В такой обстановке космополитические идеи звучали как призыв к терпимости и взаимопониманию. Наибольшее распространение эти идеи получили во Франции в середине XVIII в., когда сложилась так называемая Республика философов – небольшая группа людей, говорящая от имени всего человечества с позиций Разума, грандиозным воплощением которого стала знаменитая Энциклопедия. Для французских энциклопедистов понятия философ и гражданин вселенной, по сути, тождественны. В этом они идут непосредственно от античной традиции[620]. Одним из частных проявлений французского просветительского космополитизма было восхваление Англии – традиционного врага Франции. Английский «миф» космополитичен по своей природе, так как Англия наделяется не национальными, а общечеловеческими чертами. С другой стороны, Британия с ее всемирной торговлей и колониями воспринималась как общемировая держава. Отсюда ее принципиальный космополитизм. Неслучайно одно из значительных произведений английской литературы XVIII в. – роман О. Голдсмита – называется «Гражданин мира». Голдсмит возводил идею мирового гражданства к Конфуцию: «Конфуций наставляет нас, что долг ученого способствовать объединению общества и превращению людей в граждан мира»[621]. Примером практического космополитизма могут служить слова англичанина, пожертвовавшего 10 гиней французам, находящимся в английском плену во время Семилетней войны: «Лепта англичанина, гражданина мира, французам пленным и нагим»[622].

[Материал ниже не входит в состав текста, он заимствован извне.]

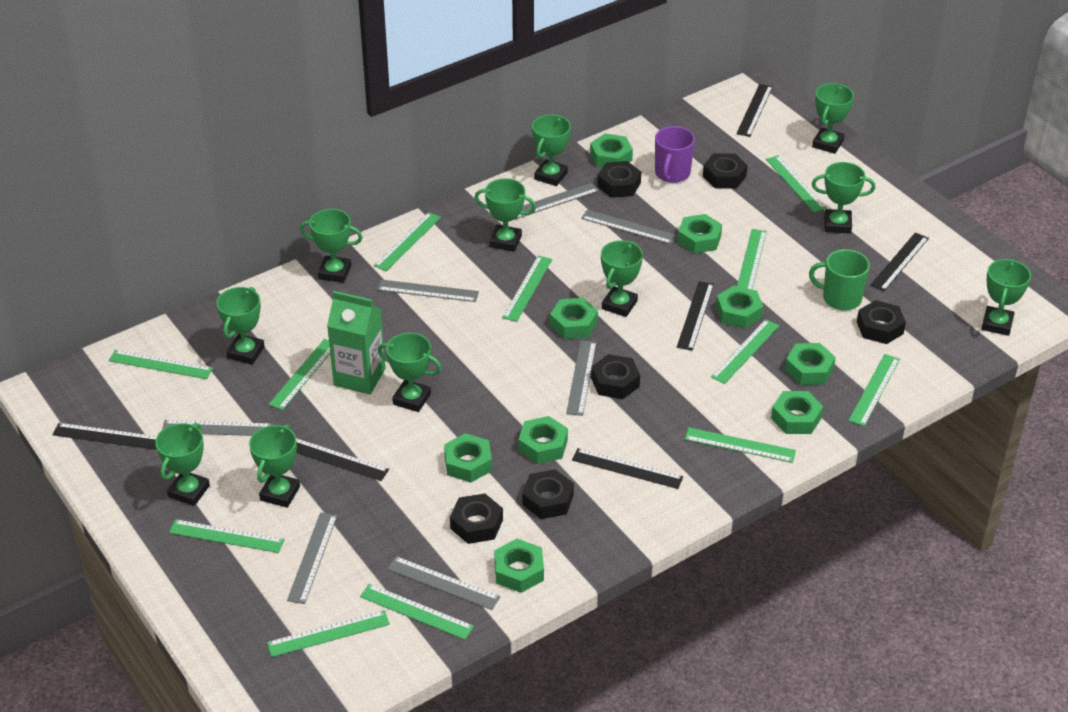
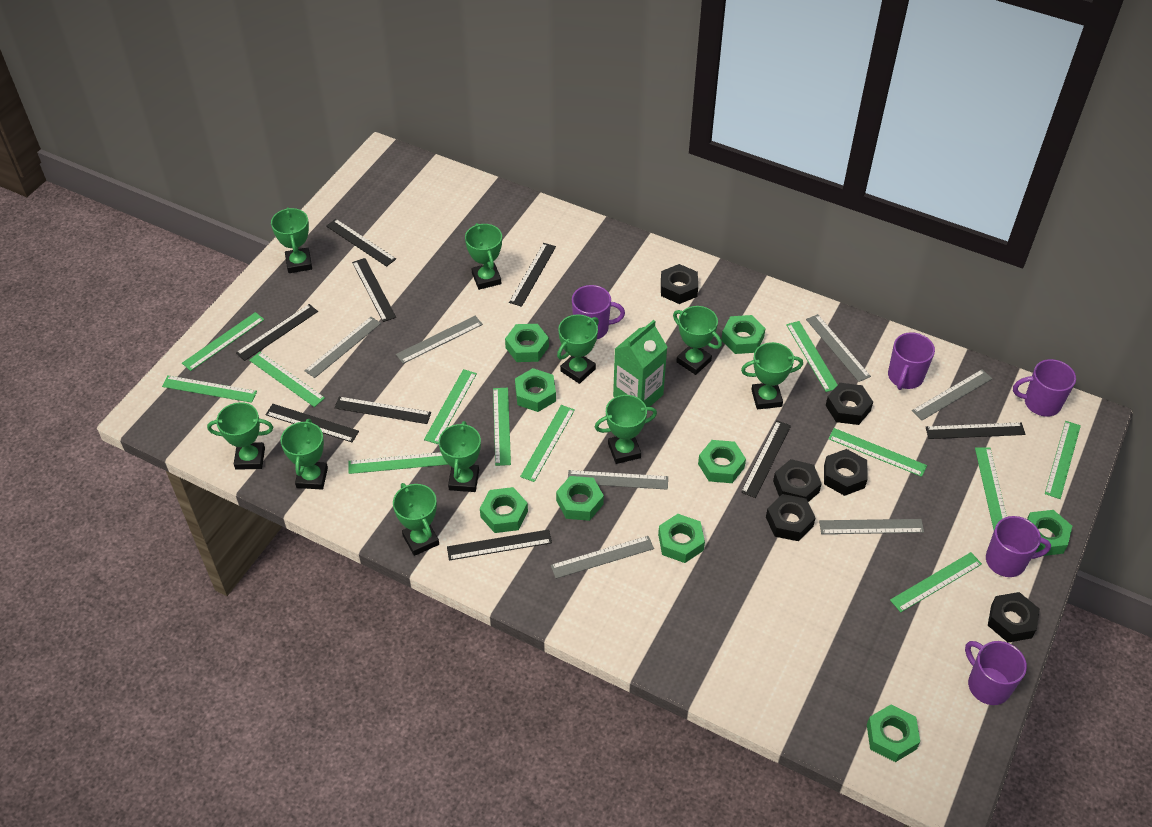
black ruler: 6 -> 9
green mug: 1 -> 0
green trophy: 11 -> 10
purple mug: 1 -> 5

Ближайшей к Лунину космополитической традицией были «Письма русского путешественника» Н. М. Карамзина с их основным тезисом: «Все народное ничто перед человеческим. Главное дело быть людьми, а не Славянами». Призывая людей к терпимости, Карамзин отстаивает свое право быть вне политических лагерей и партий, наблюдать, а не участвовать. Покидая революционный Париж, он писал: «Среди шумных волнений твоих жил я спокойно и весело, как беспечный гражданин вселенной; смотрел на твое волнение с тихою душою, как мирный пастырь смотрит с горы на бурное море. Ни Якобинцы, ни Аристократы твои не сделали мне никакого зла; я слышал споры и не спорил»[623]. Однако гражданин вселенной Лунин в 1816 г. был далек от «беспечного гражданина вселенной» Карамзина, мирного путешественника, открывающего свою Европу.